### Exercise 1:
Turn the entries into a numbered list, leaving out blank lines. Begin at the very first line of the entries and stop after the line that contains "0.197444, 0.027683, 0.926280]]".

### Excerpt provided:
┌──
The first step in parade safety

It was just the sort of road test someone like Jody Gerstner lives for: one that revealed a flaw.

The Natural Balance Pet Foods parade float — a testament to heft and creative design — featured a swimming pool for dogs and rolled slowly down an Irwindale street early one morning, just a few weeks ago. Suddenly, without warning, it stalled. Its weight had caused a plate attached to one of its wheels to sink into pavement. The float was going nowhere.

Fortunately, this wasn’t Jan. 1 or Pasadena’s Colorado Boulevard. The Natural Balance float was quickly fixed. Saturday, with its kinks smoothed, the float is expected to be a prime attraction at the Rose Parade.

“Caught the problem just in time … that’s ahead of time,” Gerstner recalled. He was at the Irwindale test as part of a small behind-the-scenes group of volunteers — the Tournament of Roses Float Mechanics — who work to ensure that the parade’s floats operate as flawlessly as possible.


Never heard of the Tournament of Roses Float Mechanics? You’re not alone.

“They’re unsung,” said Michael Riffey, president of the tournament in 2004 and something of a parade historian. “Some even in the tournament aren’t that aware of these guys. Yet what they do is invaluable. I think they are the greatest asset the parade has in terms of keeping the whole thing going smoothly.”

Connected by an abiding love for the parade, the mechanics come from a mishmash of backgrounds and day jobs. Several are professional car and truck repairmen. There’s a grocery plant machinery operator, a community college teacher. Gerstner is an engineer who oversees attractions at Disney theme parks. The chief mechanic is Christopher Link, 58, a senior engineer at the Jet Propulsion Laboratory who has led the group for the past quarter of a century.

Every year, in the tense hours before festivities begin, they swarm the parade’s formation area; fix-it men in orange overalls, on hand to solve last-minute dilemmas like stalled engines, wobbly tires or a panicked float crew.

When the parade is over, they take a month off. Then they set about preparing for the next go-round. From early summer until December they travel each Saturday to the myriad warehouses, labs and garages where dozens of floats are being built in the L.A. area.

They morph into inspectors, armed with thick copies of the Rose Parade Float Manual, a building code stuffed with regulations covering everything from brakes, axles and drive trains to how hot a float driver’s canopy can be (no more than 120 degrees, to avoid driver heat stroke). Guided by the manual, which seems to get thicker by the year, they conduct road tests, demand changes and firmly bend the ears of float builders who balk at needed fixes.

“It can be a cat-and-mouse game with the builders … because we sometimes have to say no to what they want,” Link said. “Ask the builders about our work — you are going to get a million different answers. Some love us. Some not so much. I like that kind of turmoil. They know that when we arrive, we have our game faces on because this is serious stuff.”

Tim Estes, president of Fiesta Parade Floats, is one such builder. “Look,” he says, “we might sometimes be building something ‘too close to the pulse,’ as they say — something really pushing the envelope. And they are a backup set of eyes, the guys who come in and remind us ‘Hey, that might cause trouble, try this instead.’ Now some might not like it, but they are here for our best interest in the end.”

In the larger scheme, the trouble with the Natural Balance float was a good kind of trouble. It was easily fixable, and nobody at the parade would have been hurt if it had lurched to an unexpected stop and couldn’t move.
└──
### The records:
┌──
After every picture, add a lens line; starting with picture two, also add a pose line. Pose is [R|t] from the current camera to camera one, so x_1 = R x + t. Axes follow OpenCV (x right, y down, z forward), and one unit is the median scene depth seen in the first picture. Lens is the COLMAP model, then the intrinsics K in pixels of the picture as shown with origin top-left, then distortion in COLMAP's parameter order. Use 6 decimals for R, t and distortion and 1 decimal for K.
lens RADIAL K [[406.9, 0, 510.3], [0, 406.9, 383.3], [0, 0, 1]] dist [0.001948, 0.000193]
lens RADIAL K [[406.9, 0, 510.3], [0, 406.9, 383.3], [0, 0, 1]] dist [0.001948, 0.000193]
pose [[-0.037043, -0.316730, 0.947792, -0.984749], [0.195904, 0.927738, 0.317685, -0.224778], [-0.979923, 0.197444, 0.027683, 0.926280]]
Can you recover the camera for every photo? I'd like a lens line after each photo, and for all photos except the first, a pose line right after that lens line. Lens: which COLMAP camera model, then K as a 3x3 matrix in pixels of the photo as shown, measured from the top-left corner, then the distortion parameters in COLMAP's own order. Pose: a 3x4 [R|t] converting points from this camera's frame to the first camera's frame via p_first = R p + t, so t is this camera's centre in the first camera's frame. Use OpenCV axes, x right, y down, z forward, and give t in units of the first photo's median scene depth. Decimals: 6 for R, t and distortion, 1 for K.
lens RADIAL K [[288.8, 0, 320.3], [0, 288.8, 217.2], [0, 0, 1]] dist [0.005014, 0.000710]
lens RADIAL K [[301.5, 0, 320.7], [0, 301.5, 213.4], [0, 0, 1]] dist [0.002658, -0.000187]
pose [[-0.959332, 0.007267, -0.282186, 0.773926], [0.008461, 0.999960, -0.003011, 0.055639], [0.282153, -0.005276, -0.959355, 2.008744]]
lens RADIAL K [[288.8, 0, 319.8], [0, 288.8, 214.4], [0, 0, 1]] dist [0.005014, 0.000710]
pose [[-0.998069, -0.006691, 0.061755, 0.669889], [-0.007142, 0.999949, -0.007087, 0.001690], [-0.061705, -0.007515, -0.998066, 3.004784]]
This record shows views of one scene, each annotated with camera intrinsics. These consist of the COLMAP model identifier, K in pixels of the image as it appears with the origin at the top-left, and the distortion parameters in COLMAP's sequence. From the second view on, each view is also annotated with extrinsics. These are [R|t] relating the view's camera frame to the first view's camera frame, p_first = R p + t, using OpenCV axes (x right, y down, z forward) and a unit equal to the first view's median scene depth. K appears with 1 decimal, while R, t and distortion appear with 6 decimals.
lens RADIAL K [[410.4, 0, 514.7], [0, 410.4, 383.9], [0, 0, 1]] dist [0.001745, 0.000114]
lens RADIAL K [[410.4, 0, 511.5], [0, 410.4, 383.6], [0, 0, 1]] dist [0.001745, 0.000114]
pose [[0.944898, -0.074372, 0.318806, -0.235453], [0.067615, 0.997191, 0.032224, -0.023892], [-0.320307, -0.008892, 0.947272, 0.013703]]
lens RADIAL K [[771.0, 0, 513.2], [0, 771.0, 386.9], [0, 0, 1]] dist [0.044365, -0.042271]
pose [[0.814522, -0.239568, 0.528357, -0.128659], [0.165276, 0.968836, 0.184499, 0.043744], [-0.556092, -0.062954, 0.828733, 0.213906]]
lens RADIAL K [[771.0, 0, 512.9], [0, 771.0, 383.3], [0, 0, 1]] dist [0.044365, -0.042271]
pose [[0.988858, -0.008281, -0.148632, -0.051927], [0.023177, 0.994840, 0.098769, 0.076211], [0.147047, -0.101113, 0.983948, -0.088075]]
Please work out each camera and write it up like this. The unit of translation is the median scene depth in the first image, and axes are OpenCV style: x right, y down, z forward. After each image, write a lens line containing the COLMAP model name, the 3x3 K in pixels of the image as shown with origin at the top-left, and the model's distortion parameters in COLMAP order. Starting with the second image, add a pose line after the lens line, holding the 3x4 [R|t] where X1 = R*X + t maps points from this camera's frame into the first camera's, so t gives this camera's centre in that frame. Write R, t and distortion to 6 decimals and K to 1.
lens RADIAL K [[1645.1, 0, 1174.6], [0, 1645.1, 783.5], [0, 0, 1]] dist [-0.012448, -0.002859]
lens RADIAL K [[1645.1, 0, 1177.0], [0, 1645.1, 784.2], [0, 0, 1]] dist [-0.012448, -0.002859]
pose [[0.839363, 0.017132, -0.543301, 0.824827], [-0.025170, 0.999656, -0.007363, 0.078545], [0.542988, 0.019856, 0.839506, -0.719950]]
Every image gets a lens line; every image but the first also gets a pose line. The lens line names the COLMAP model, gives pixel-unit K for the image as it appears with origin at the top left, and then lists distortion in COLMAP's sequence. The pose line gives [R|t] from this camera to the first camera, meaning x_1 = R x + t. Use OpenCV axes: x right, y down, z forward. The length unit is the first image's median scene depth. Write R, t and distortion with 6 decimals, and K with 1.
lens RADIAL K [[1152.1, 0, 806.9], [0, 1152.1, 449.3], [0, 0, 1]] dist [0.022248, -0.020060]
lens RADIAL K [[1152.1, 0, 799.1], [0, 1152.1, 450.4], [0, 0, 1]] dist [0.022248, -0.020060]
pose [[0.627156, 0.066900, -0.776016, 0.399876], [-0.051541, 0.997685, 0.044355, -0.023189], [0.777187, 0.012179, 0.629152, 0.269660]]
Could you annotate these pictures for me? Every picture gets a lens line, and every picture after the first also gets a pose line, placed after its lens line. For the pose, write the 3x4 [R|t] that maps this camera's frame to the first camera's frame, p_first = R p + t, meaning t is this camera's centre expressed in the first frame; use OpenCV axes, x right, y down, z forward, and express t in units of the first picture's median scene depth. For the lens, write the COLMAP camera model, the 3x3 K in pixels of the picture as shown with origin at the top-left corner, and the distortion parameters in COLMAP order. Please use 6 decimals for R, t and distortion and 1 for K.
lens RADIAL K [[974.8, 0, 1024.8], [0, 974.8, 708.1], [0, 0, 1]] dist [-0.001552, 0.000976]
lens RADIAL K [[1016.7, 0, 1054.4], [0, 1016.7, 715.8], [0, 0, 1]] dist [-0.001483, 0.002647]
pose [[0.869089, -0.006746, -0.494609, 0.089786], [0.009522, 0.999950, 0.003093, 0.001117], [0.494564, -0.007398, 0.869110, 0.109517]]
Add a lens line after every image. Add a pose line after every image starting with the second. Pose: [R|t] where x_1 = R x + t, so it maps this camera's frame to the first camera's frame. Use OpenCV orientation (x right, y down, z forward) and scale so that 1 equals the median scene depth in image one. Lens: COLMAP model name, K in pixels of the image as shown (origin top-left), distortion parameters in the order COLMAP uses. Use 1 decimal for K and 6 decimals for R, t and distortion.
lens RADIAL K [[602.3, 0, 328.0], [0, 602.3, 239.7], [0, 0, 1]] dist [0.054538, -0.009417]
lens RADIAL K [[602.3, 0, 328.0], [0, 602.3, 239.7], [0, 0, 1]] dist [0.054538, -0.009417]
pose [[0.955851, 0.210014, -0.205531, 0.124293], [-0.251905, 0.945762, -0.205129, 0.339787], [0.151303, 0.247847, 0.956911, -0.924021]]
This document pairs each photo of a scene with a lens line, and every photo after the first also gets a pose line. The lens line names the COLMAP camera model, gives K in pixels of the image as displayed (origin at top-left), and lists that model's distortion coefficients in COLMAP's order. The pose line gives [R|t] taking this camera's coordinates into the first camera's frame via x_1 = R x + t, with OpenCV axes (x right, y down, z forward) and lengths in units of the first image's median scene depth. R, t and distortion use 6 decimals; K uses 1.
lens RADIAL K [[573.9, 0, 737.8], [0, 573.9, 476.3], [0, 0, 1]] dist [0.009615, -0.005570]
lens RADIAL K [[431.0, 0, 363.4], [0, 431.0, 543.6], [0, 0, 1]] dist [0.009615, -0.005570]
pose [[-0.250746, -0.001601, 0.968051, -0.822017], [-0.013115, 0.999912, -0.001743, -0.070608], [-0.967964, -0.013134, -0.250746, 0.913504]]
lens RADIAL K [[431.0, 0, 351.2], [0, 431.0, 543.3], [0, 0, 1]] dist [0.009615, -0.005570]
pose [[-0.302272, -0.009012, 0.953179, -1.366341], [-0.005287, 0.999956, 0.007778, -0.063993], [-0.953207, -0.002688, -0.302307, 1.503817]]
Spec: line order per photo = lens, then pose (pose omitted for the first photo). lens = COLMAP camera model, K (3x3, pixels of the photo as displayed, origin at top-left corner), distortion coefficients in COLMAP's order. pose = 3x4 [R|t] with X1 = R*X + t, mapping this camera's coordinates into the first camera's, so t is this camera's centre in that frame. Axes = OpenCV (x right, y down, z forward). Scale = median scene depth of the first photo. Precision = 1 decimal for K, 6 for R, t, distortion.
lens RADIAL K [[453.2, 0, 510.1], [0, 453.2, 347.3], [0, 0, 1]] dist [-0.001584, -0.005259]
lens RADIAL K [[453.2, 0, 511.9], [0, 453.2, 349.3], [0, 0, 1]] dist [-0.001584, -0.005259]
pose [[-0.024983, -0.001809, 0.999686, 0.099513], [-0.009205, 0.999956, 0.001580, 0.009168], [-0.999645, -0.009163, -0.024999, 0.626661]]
└──
### Exercise 2:
In the article about the Rose Parade float mechanics, how hot is a float driver's canopy allowed to get?

### Written answer 1:
1. After every picture, add a lens line; starting with picture two, also add a pose line. Pose is [R|t] from the current camera to camera one, so x_1 = R x + t. Axes follow OpenCV (x right, y down, z forward), and one unit is the median scene depth seen in the first picture. Lens is the COLMAP model, then the intrinsics K in pixels of the picture as shown with origin top-left, then distortion in COLMAP's parameter order. Use 6 decimals for R, t and distortion and 1 decimal for K.
2. lens RADIAL K [[406.9, 0, 510.3], [0, 406.9, 383.3], [0, 0, 1]] dist [0.001948, 0.000193]
3. lens RADIAL K [[406.9, 0, 510.3], [0, 406.9, 383.3], [0, 0, 1]] dist [0.001948, 0.000193]
4. pose [[-0.037043, -0.316730, 0.947792, -0.984749], [0.195904, 0.927738, 0.317685, -0.224778], [-0.979923, 0.197444, 0.027683, 0.926280]]

### Written answer 2:
No more than 120 degrees.